**Exercise description**:
Transcribe every record beneath, precisely as written.

**Task inputs**:
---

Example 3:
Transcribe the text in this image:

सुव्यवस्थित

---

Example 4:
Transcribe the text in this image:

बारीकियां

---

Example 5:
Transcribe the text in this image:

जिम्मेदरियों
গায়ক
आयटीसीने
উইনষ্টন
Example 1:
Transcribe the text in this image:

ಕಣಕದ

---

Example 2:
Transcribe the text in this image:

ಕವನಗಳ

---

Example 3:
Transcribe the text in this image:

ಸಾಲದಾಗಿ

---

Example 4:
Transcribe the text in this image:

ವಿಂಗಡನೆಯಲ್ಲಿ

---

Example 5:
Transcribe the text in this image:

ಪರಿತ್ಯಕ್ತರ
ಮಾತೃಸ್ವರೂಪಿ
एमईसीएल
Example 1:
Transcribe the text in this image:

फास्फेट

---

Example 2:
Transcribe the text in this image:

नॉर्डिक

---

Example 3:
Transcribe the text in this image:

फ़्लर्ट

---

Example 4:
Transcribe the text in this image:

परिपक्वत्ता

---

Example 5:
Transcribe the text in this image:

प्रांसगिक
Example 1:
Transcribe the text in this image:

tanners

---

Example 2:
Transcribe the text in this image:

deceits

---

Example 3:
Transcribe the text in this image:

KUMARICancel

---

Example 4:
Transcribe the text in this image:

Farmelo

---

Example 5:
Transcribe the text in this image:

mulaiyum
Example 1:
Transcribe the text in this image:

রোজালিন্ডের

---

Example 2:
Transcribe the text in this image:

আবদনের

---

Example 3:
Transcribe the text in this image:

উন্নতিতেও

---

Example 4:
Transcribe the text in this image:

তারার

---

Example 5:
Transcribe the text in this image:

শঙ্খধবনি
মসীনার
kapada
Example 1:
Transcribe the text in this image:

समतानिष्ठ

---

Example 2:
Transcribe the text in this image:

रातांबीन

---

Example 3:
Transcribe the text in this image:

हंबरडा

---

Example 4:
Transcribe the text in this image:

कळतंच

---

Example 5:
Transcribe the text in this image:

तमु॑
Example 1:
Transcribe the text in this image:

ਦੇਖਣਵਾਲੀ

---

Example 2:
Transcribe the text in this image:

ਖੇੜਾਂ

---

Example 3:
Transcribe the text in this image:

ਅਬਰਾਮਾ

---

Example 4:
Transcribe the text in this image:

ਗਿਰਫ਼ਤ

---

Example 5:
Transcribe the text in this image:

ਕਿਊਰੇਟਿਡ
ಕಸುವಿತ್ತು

**Solution to this exercise**:
---

Example 3:
Transcribe the text in this image:

सुव्यवस्थित

---

Example 4:
Transcribe the text in this image:

बारीकियां

---

Example 5:
Transcribe the text in this image:

जिम्मेदरियों
গায়ক
आयटीसीने
উইনষ্টন
Example 1:
Transcribe the text in this image:

ಕಣಕದ

---

Example 2:
Transcribe the text in this image:

ಕವನಗಳ

---

Example 3:
Transcribe the text in this image:

ಸಾಲದಾಗಿ

---

Example 4:
Transcribe the text in this image:

ವಿಂಗಡನೆಯಲ್ಲಿ

---

Example 5:
Transcribe the text in this image:

ಪರಿತ್ಯಕ್ತರ
ಮಾತೃಸ್ವರೂಪಿ
एमईसीएल
Example 1:
Transcribe the text in this image:

फास्फेट

---

Example 2:
Transcribe the text in this image:

नॉर्डिक

---

Example 3:
Transcribe the text in this image:

फ़्लर्ट

---

Example 4:
Transcribe the text in this image:

परिपक्वत्ता

---

Example 5:
Transcribe the text in this image:

प्रांसगिक
Example 1:
Transcribe the text in this image:

tanners

---

Example 2:
Transcribe the text in this image:

deceits

---

Example 3:
Transcribe the text in this image:

KUMARICancel

---

Example 4:
Transcribe the text in this image:

Farmelo

---

Example 5:
Transcribe the text in this image:

mulaiyum
Example 1:
Transcribe the text in this image:

রোজালিন্ডের

---

Example 2:
Transcribe the text in this image:

আবদনের

---

Example 3:
Transcribe the text in this image:

উন্নতিতেও

---

Example 4:
Transcribe the text in this image:

তারার

---

Example 5:
Transcribe the text in this image:

শঙ্খধবনি
মসীনার
kapada
Example 1:
Transcribe the text in this image:

समतानिष्ठ

---

Example 2:
Transcribe the text in this image:

रातांबीन

---

Example 3:
Transcribe the text in this image:

हंबरडा

---

Example 4:
Transcribe the text in this image:

कळतंच

---

Example 5:
Transcribe the text in this image:

तमु॑
Example 1:
Transcribe the text in this image:

ਦੇਖਣਵਾਲੀ

---

Example 2:
Transcribe the text in this image:

ਖੇੜਾਂ

---

Example 3:
Transcribe the text in this image:

ਅਬਰਾਮਾ

---

Example 4:
Transcribe the text in this image:

ਗਿਰਫ਼ਤ

---

Example 5:
Transcribe the text in this image:

ਕਿਊਰੇਟਿਡ
ಕಸುವಿತ್ತು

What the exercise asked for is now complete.